ELLA: Unfortunately the online application process does not use Slideroom at this time, but it is free to apply. Let’s be honest though, the deli is desperate. Apart from art, It’s a dirty, smelly job. 99 percent of the time I feel like I’m walking barefoot on meat, not sand.
ANGIE: It’s a totally anti-capitalist understanding of the way our society places emphasis on the necessity of a typical “work-day” and the value or lack thereof within the way we spend so much of our time. while ironically working in a consumerist environment. How can we reorient the way we determine value in the mass-manufactured, synthetic world we exist within?
Consumption does not come without disposal. Especially within positions of privilege, one can afford to dispose of things. Objects become disposable. Information is as easily accessible as it is disposable. Other people become disposable and to some degree we even dispose of ourselves. As products of a consumer culture, its a gratuitous response to dispose of whatever it is we consume. There is value in what is disposed of. It’s through my process and choice of repurposed materials that I am able to contemplate the value in the time and things we would most often disregard.
ELLA: Jean Baudrillard once said, “There is more and more information, and less and less and meaning.”

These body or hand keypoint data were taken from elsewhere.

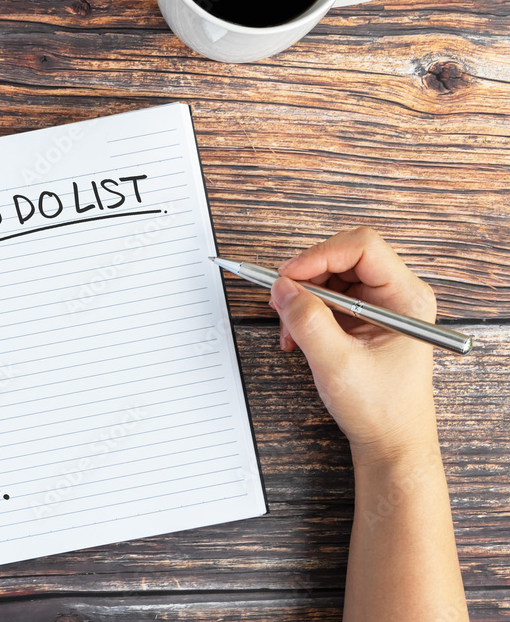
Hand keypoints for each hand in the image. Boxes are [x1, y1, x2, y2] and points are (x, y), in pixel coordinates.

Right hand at [269, 227, 439, 465]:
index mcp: (406, 297)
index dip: (319, 255)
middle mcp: (397, 295)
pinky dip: (306, 313)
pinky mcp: (365, 319)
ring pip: (331, 277)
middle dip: (306, 278)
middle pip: (342, 258)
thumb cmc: (382, 409)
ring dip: (303, 299)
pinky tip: (298, 336)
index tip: (288, 276)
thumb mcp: (337, 363)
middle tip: (282, 301)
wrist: (391, 442)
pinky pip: (329, 298)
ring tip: (291, 330)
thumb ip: (306, 321)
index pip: (361, 248)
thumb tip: (282, 288)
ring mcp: (380, 307)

ANGIE: Yes, exactly. We are mostly consuming without thinking. So many options are readily available to us and I think this is what may cause our value judgements to become skewed. In the work, Gilded Panel, I attached thousands of pieces of disposable party tinsel onto a discarded mirrored closet door with scotch tape. At first glance, the work appears to be a woven structure of highly reflective golden metal threads. The highly reflective materials engender an initial attraction to the surface, an emblem of allure and consumption. Upon closer investigation, after taking time to really engage with the work, the materials then reveal themselves. The initial appearance of the delicately woven form quickly dismantles upon the realization that Gilded Panel is a mass assemblage of common, cheap and conventional disposable materials.
ELLA: Likewise, there is nothing special about lunchmeat. We’re more interested in what’s for dinner?

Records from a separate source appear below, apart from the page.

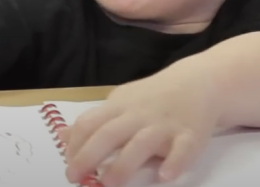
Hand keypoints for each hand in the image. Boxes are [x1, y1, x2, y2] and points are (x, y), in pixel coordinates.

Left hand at [63, 62, 219, 186]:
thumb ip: (94, 121)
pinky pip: (182, 150)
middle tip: (74, 176)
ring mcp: (164, 125)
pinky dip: (174, 162)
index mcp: (118, 107)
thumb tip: (63, 136)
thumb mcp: (119, 103)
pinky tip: (164, 176)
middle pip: (108, 134)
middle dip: (89, 156)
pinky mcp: (191, 135)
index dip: (75, 144)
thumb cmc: (152, 98)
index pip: (89, 123)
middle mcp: (137, 115)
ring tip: (108, 183)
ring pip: (140, 144)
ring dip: (123, 164)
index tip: (68, 165)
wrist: (197, 83)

ANGIE: This brings to mind what sculptor Tony Feher brillianty expressed, “I think it’s unfair to pass judgement on beings or things because they are perceived to be on the low end of someone else’s scale. The idea that they don’t have value is simply ridiculous. A single pebble on a beach is as extraordinary as a mountaintop."
ELLA: In my piece, Do You Think I’m Special?, 120 slices of black forest ham are photographed and arranged in a vertical grid, reflecting the dimensions of a full body mirror. Each slice of ham, though almost identical, is uniquely posed in various folds and forms. In relation to one another, the slices read as a language. If not arranged in an ordered or logical pattern, the consumer becomes disoriented, losing his or her sense of self in an overtly materialized landscape. This organized homogeneity, references the vinyl siding of sameness within the suburban landscape. We want to blend into the beige, while simultaneously desiring to feel special, to discover happiness, and to ultimately find ourselves. I look in the mirror and ask myself, am I special? Do you think I’m special? Who ham I? What ham I? Where ham I?

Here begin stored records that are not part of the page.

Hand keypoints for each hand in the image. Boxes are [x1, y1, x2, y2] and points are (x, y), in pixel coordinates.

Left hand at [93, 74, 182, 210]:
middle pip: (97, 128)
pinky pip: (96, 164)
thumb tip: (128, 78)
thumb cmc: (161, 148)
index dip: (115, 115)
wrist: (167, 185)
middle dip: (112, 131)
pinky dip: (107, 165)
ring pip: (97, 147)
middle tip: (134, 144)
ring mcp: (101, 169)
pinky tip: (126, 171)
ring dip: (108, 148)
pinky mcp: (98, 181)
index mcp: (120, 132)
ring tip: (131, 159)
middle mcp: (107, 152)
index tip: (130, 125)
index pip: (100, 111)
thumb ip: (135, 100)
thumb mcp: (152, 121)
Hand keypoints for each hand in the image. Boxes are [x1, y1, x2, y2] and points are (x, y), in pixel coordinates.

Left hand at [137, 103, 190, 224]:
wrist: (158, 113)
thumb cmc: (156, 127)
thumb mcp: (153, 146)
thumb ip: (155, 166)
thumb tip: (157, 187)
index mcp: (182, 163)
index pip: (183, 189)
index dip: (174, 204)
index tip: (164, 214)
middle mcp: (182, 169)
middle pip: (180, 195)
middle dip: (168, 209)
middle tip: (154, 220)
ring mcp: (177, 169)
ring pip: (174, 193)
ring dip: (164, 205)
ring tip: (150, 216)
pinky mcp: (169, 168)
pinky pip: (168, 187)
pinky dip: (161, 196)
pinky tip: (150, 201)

ANGIE: I feel like this is something we are both thinking about: How does one observe subtleties in this world? How do such observations reveal new levels of awareness? And then how do our individual observations translate into our own unique visual language to communicate and share such realizations with a larger audience?
ELLA: During a residency a Brooklyn-based artist once asked me, “If your friends aren’t artists, WHAT do you even talk about?” Part of my practice, especially in choosing to work in non-art related environments, is trying to reduce the gap between artists and the so called non-creatives.
ANGIE: “If your friends are only artists, WHAT do you even talk about?” Both of our work seeks to address this, but it begs the overarching question: Can one truly separate art from life?